Jude Partridge is a consultant geriatrician working in the Perioperative medicine for Older People undergoing Surgery (POPS) team at Guy's and St Thomas' NHS Foundation Trust. She is an honorary senior lecturer at King's College London and chairs the British Geriatrics Society POPS Special Interest Group.

Jude's primary interest is in developing perioperative medicine services for older people across the UK. This work has centred on describing the benefits of Comprehensive Geriatric Assessment and optimisation in the perioperative care pathway with a focus on frailty, multimorbidity and delirium. Her work has investigated how to maintain fidelity to evidence-based services at scale up and on the significant effects of postoperative delirium for patients and their relatives.

Dr Claire Swarbrick
SNAP 3 Trainee Lead

Claire Swarbrick is an ST6 anaesthetic registrar based in Peninsula Deanery currently on an out of programme research experience. She is the Trainee Lead for SNAP 3 and an CR&I Fellow. Claire is interested in perioperative medicine, obstetric anaesthesia and research. 

Dr Samuel Nava
SNAP 3 Trainee Lead

Sam Nava is a ST4 Anaesthetic registrar who was the SNAP-3 trainee lead between August 2022 and August 2023. Sam is based in Bath and Initially co-ordinated with sites through the studies 4-month follow-up period, data queries and organisational surveys, with contribution to analysis and data linkage application. Sam’s interests are obstetric anaesthesia, perioperative medicine, and patient experience.

Dr Akshay Shah
SNAP 3 Co-investigator

Akshay Shah is an NIHR Doctoral Research Fellow and Specialist Registrar in Anaesthesia & Intensive Care in the Oxford Deanery. His main research interests are centred on clinical indications for transfusion of blood components and their alternatives, such as iron therapy, in critically ill patients.

Dr Tom Poulton
SNAP 3 Co-investigator, Australia

Tom is a UK-trained anaesthetist and intensivist, currently working in Melbourne, Australia. He was previously the HSRC research fellow for the National Emergency Laparotomy Audit (NELA), and while in Australia has been assisting with the Australia and New Zealand Emergency Laparotomy Audit - Quality Improvement (ANZELA-QI) pilot project.
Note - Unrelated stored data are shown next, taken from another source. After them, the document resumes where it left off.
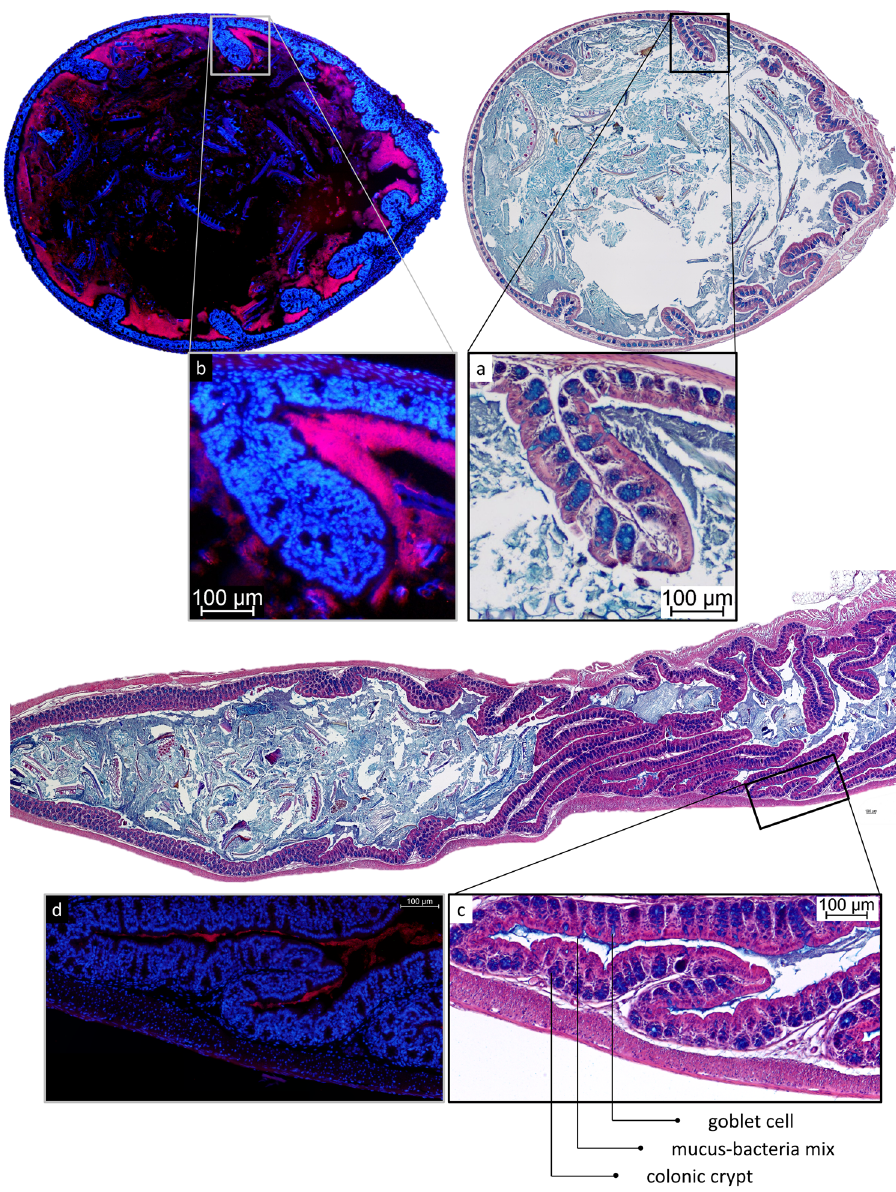
Figure 8. Localisation of microbiota in mouse proximal colon. ( a ) AB/H/E staining of transversal section of mouse proximal colon. ( b ) FISH staining of consecutive transversal section of mouse proximal colon. Bacteria are observed in direct contact with the epithelium ( a ), without a mucus layer to separate them from the tissue ( a , b ). Significantly less bacteria are observed in the middle of the contents than near to the mucosa. A high concentration of bacteria is detected particularly under the tissue folds specific to the proximal colon. ( c ) AB/H/E staining of longitudinal section of mouse proximal colon. ( d ) FISH staining of consecutive longitudinal section of mouse proximal colon. In collapsed proximal colon, bacteria mixed with mucus remain present in the lumen of folded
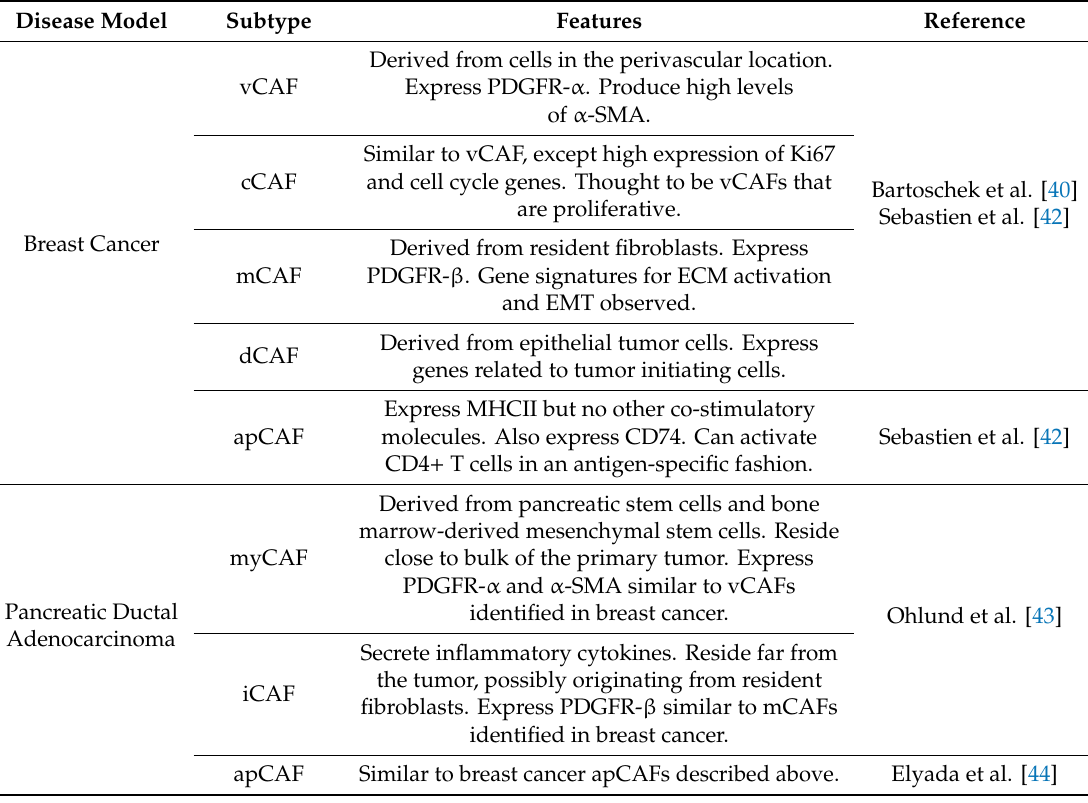
Table 1. Summary of cancer-associated fibroblast (CAF)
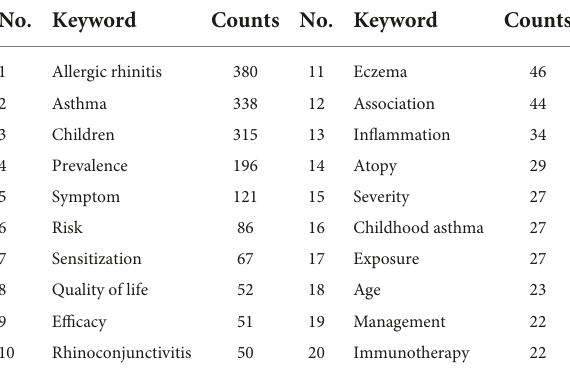
TABLE 6 Top 20 keywords in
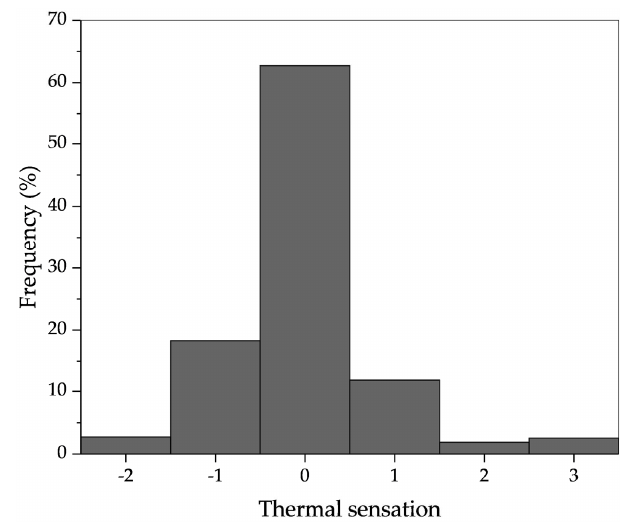
Figure 5. Distribution of thermal sensation vote.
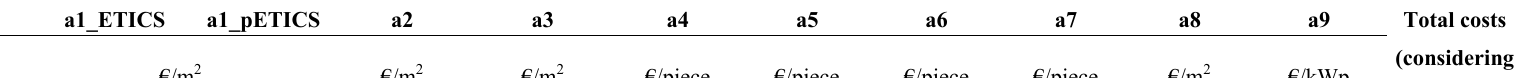
Table 4. Retrofit and maintenance costs that are required in thirty years of the five energy retrofit strategies a1_ETICS: external wall resulted by the field survey as easily ETICSable, a1_pETICS: external wall resulted by the field survey as potentially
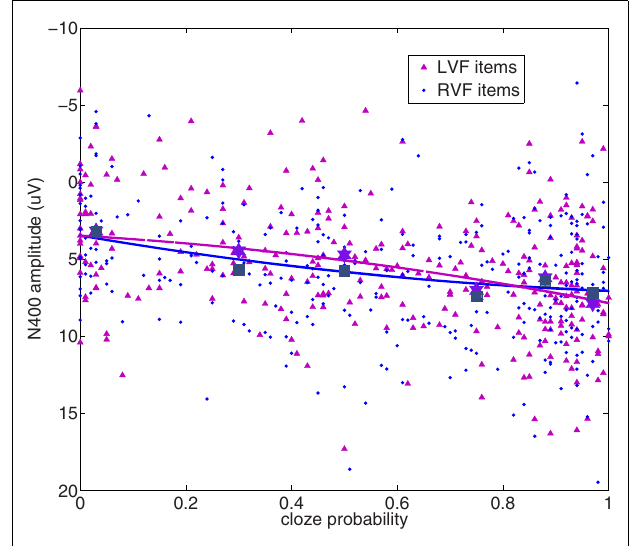
FIGURE 3 | Item-level N400 amplitudes (averaged across participants) plotted against cloze probability for all items in eachVF. Grand mean amplitudes for the 6 cloze bins described in the Method section are overplotted (dark blue squares: RVF/LH; purple stars: LVF/RH) along with the predicted response functions from the hierarchical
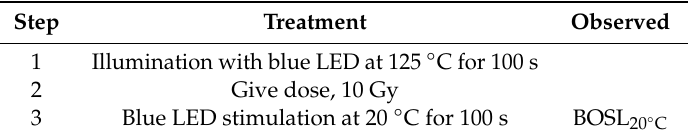
Table 4. Sequence of procedures to measure BOSL 20 ◦ C sensitivity in aliquots of fine-grained sediments from core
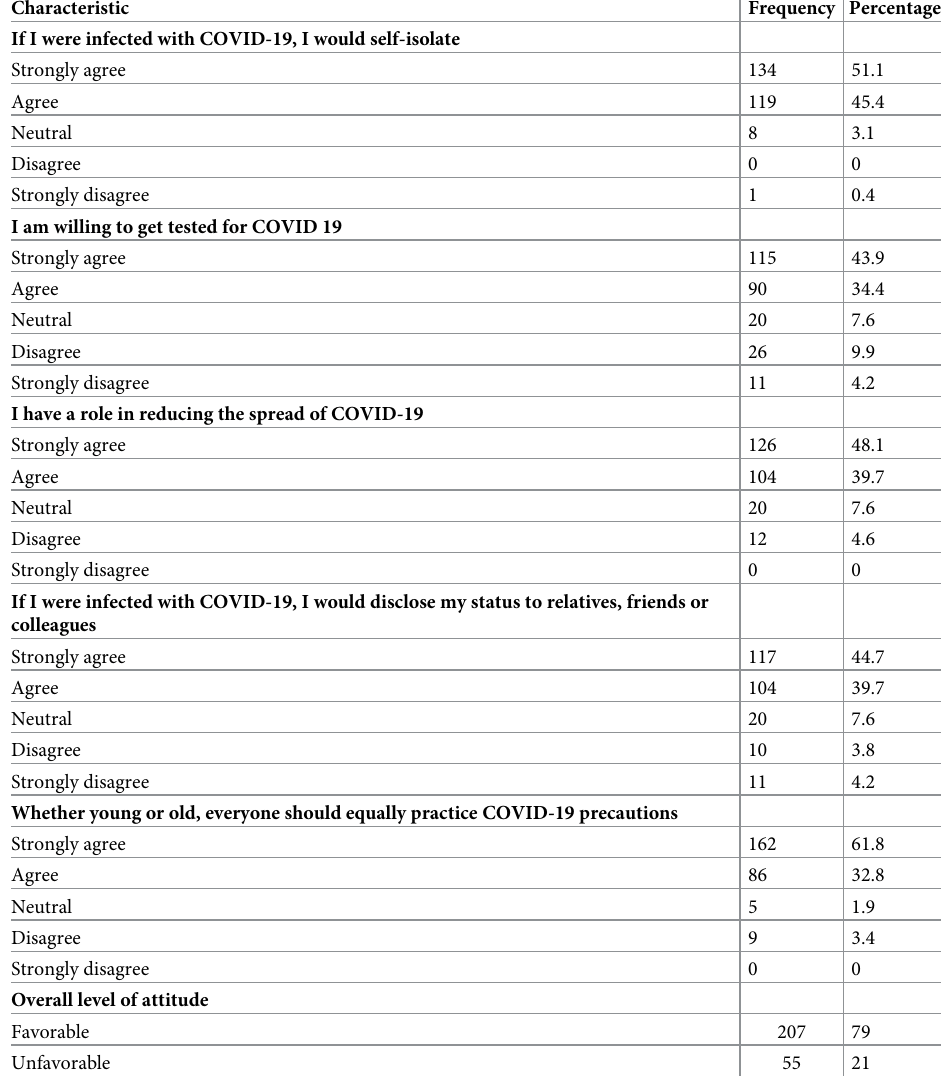
Table 4. Attitude of respondents towards COVID-19 prevention and control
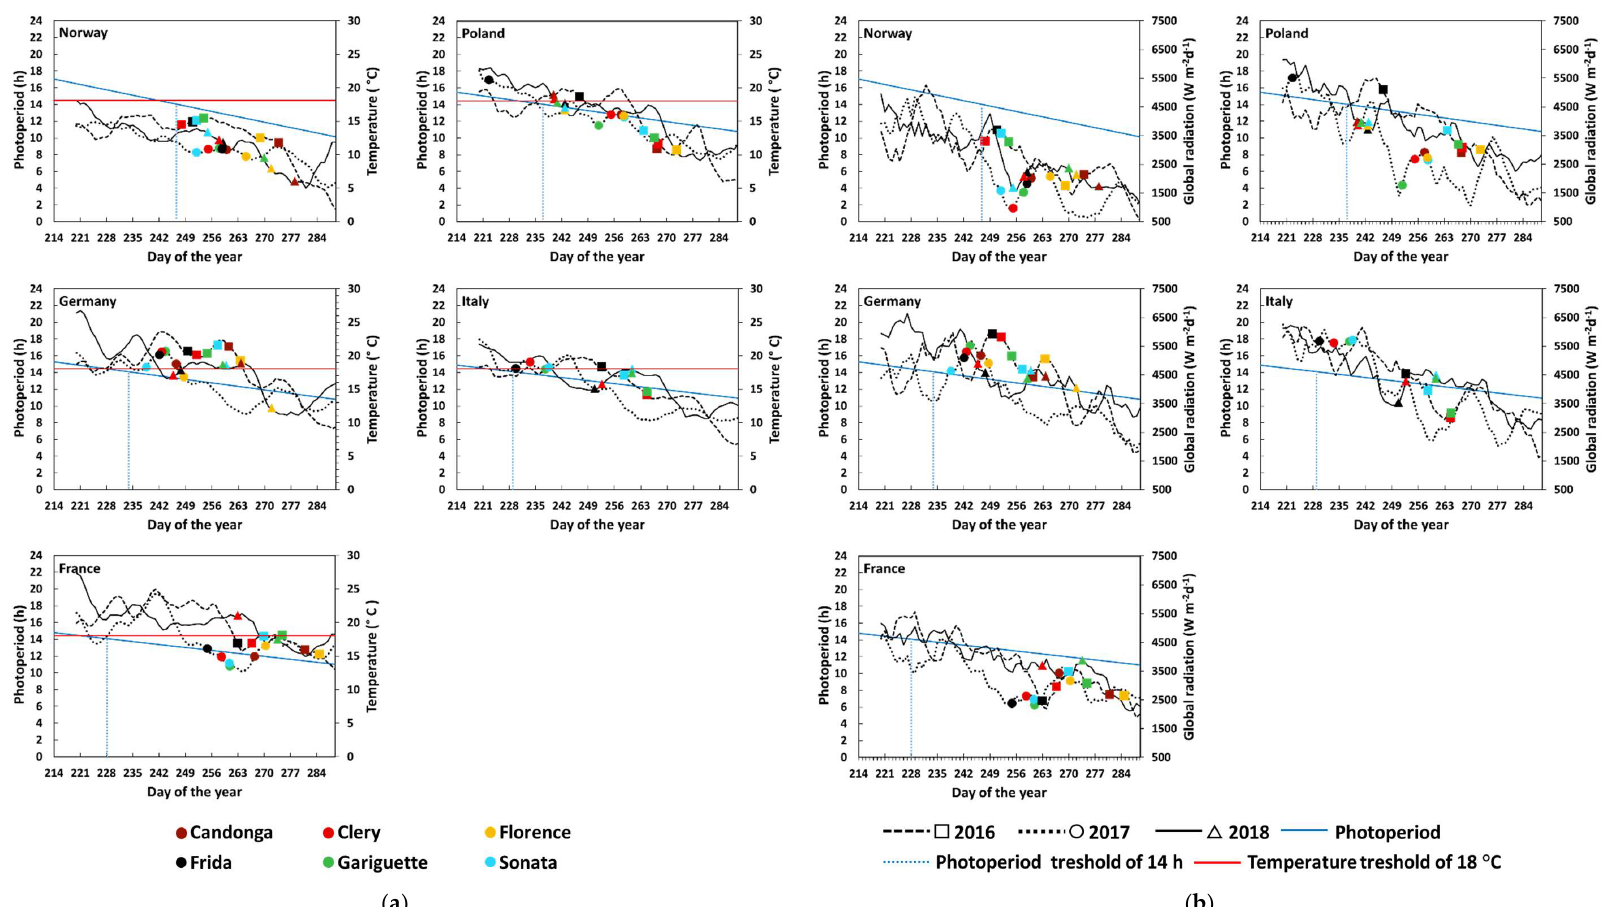
Figure 1. Day of flower initiation (floral developmental Stage 2) of six cultivars grown at five locations in Europe as influenced by ( a ) photoperiod, temperature, and ( b ) photoperiod and global radiation during the 3 years of study. The data are presented as a running average of 7 days.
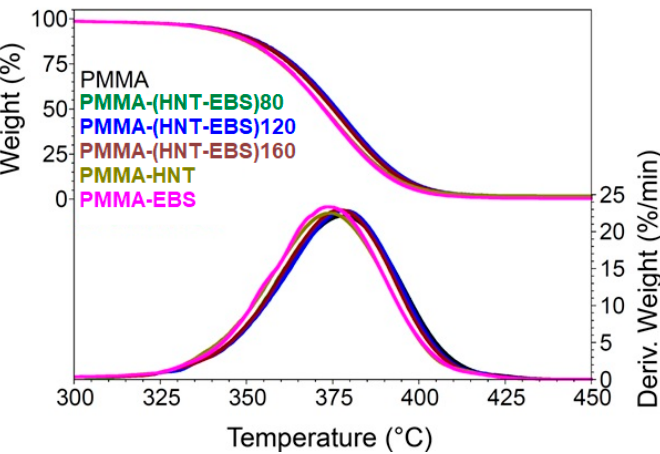
Figure 2. Synergistic effects between EBS and HNT, acting on PMMA decomposition fractions.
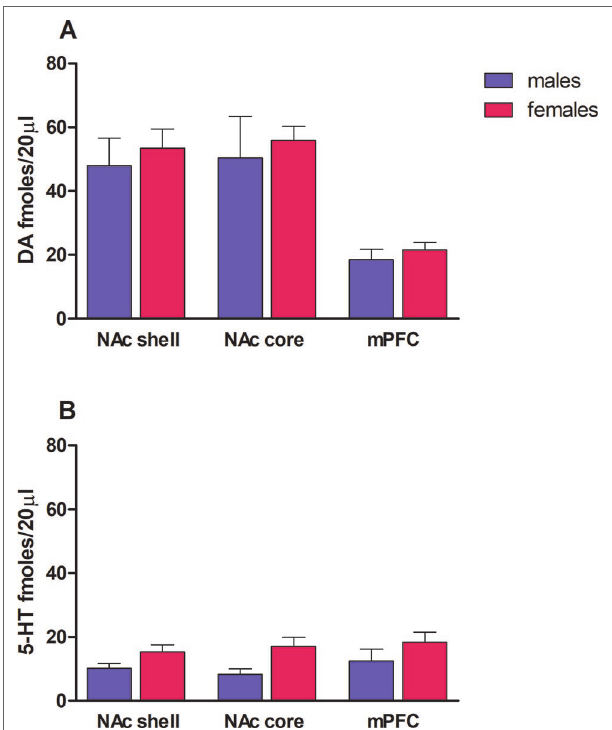
FIgURe 1 | Rat dopamine (A) and serotonin (B) basal levels in both male ( blue bars ) and female ( magenta bars ) rats. Results are expressed as the mean ± SEM of change in DA/5-HT extracellular levels expressed as fmol/20 μl sample in nucleus accumbens (NAc) shell, NAc core, and mPFC.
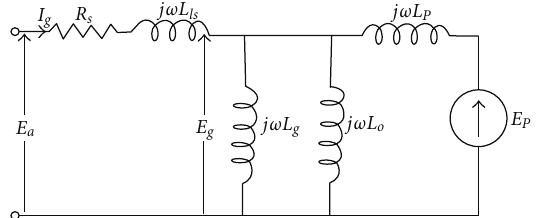
F 2: A equivalent circuit of a hysteresis motor based on an idealized B-H curve of a hysteretic material [1].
Tom's interests are in the perioperative care of high risk surgical patients, especially for major intra-abdominal surgery, and using data to drive improvements in patient care and outcomes. Tom is currently nearing the completion of a PhD investigating the relationships between socioeconomic group, standards of care, and outcomes for patients undergoing and emergency laparotomy within the English NHS.